## Exercise aim
Rewrite the material below with every occurrence of "series" switched to "data series", leaving all other text unchanged. Omit the pictures from your answer.

## Recorded data
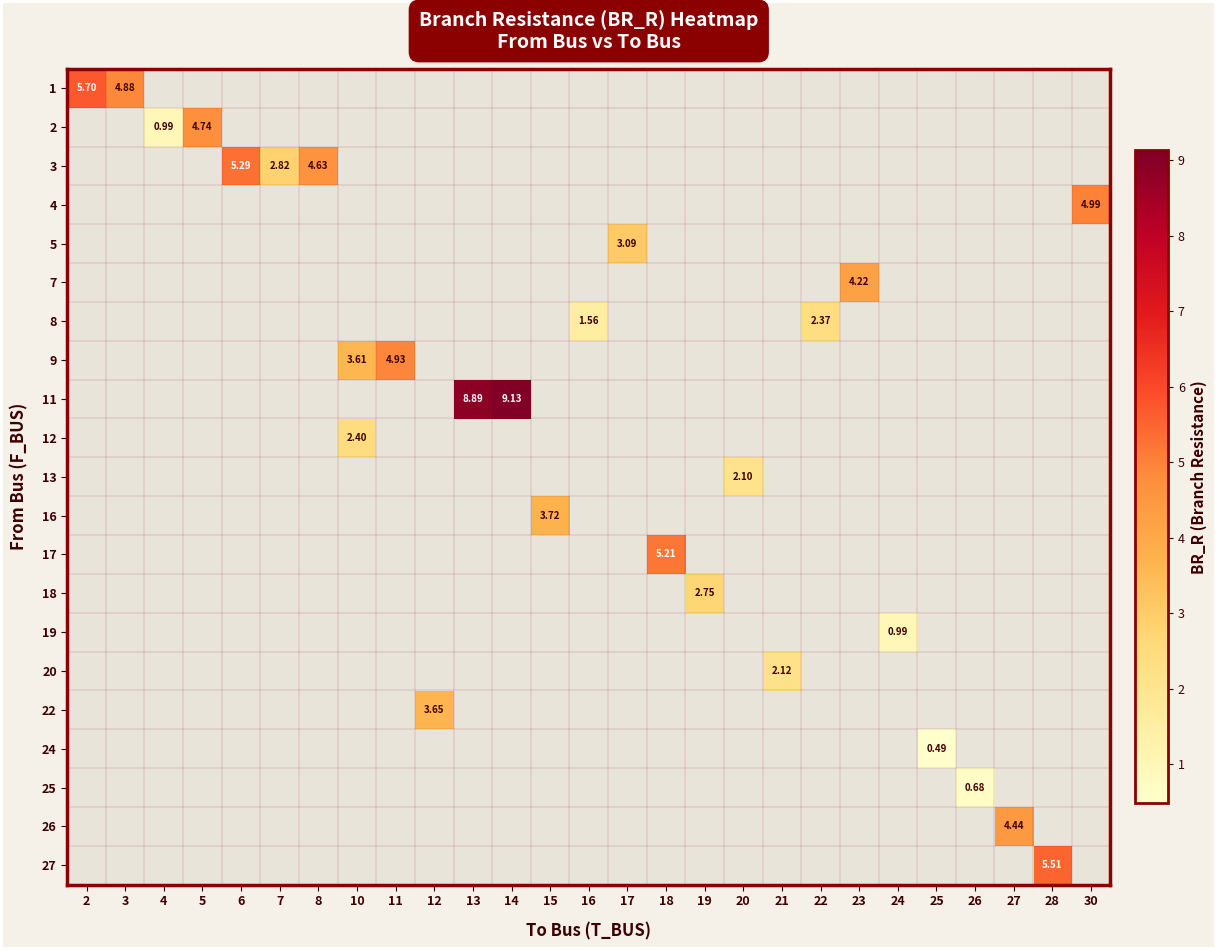

At 28, list the series in order from smallest to largest.

1, 2, 3, 4, 5, 7, 8, 9, 11, 12, 13, 16, 17, 18, 19, 20, 22, 24, 25, 26, 27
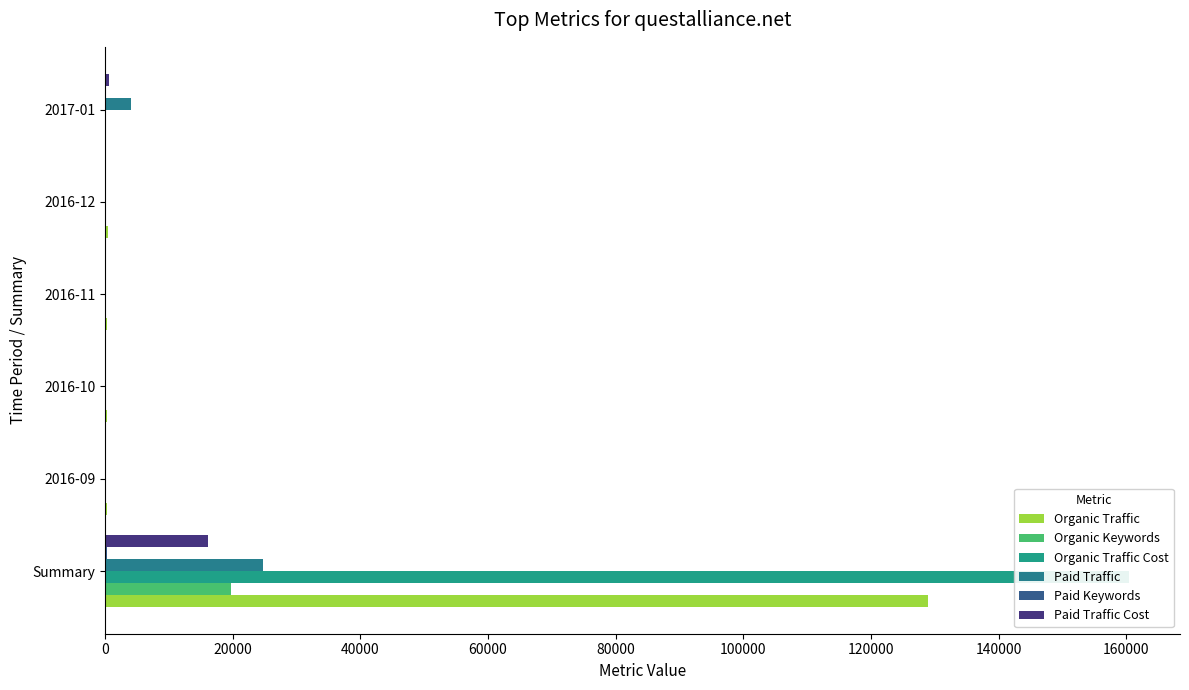

Are the bars grouped side by side (vs. stacked)?

Yes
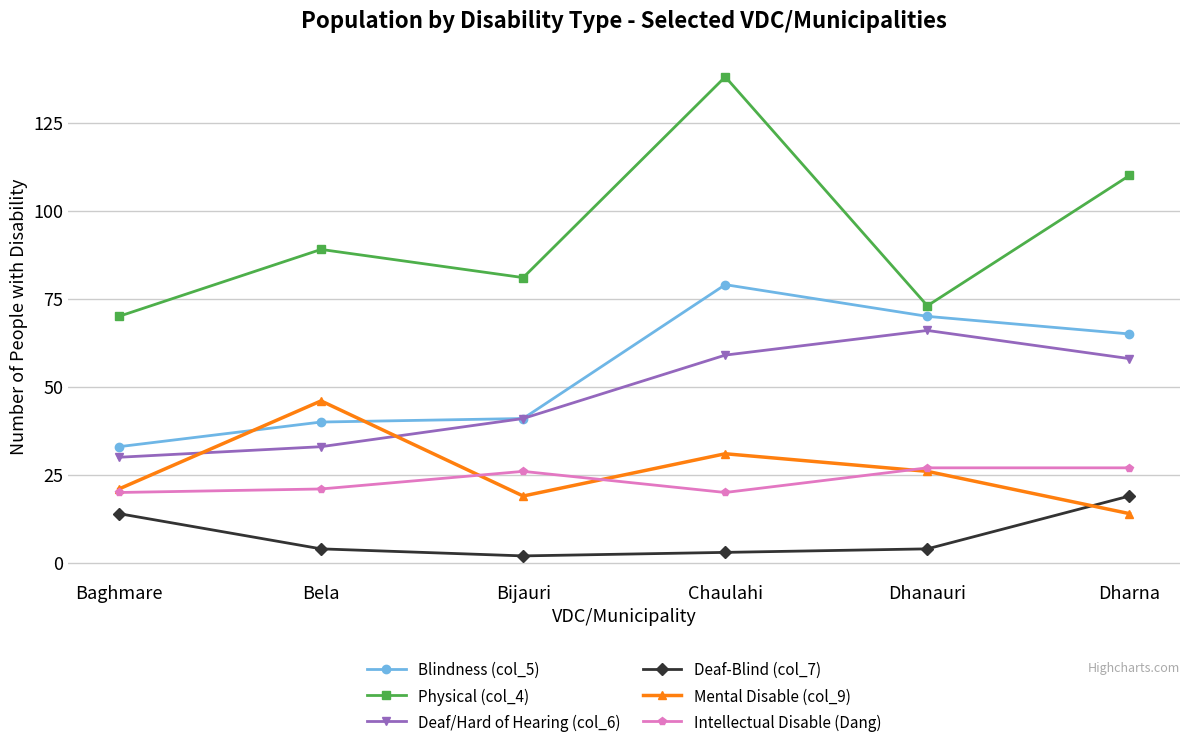

Which category has the highest value in the Deaf/Hard of Hearing (col_6) series?

Dhanauri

## Problem solution
At 28, list the data series in order from smallest to largest.

1, 2, 3, 4, 5, 7, 8, 9, 11, 12, 13, 16, 17, 18, 19, 20, 22, 24, 25, 26, 27

Are the bars grouped side by side (vs. stacked)?

Yes

Which category has the highest value in the Deaf/Hard of Hearing (col_6) data series?

Dhanauri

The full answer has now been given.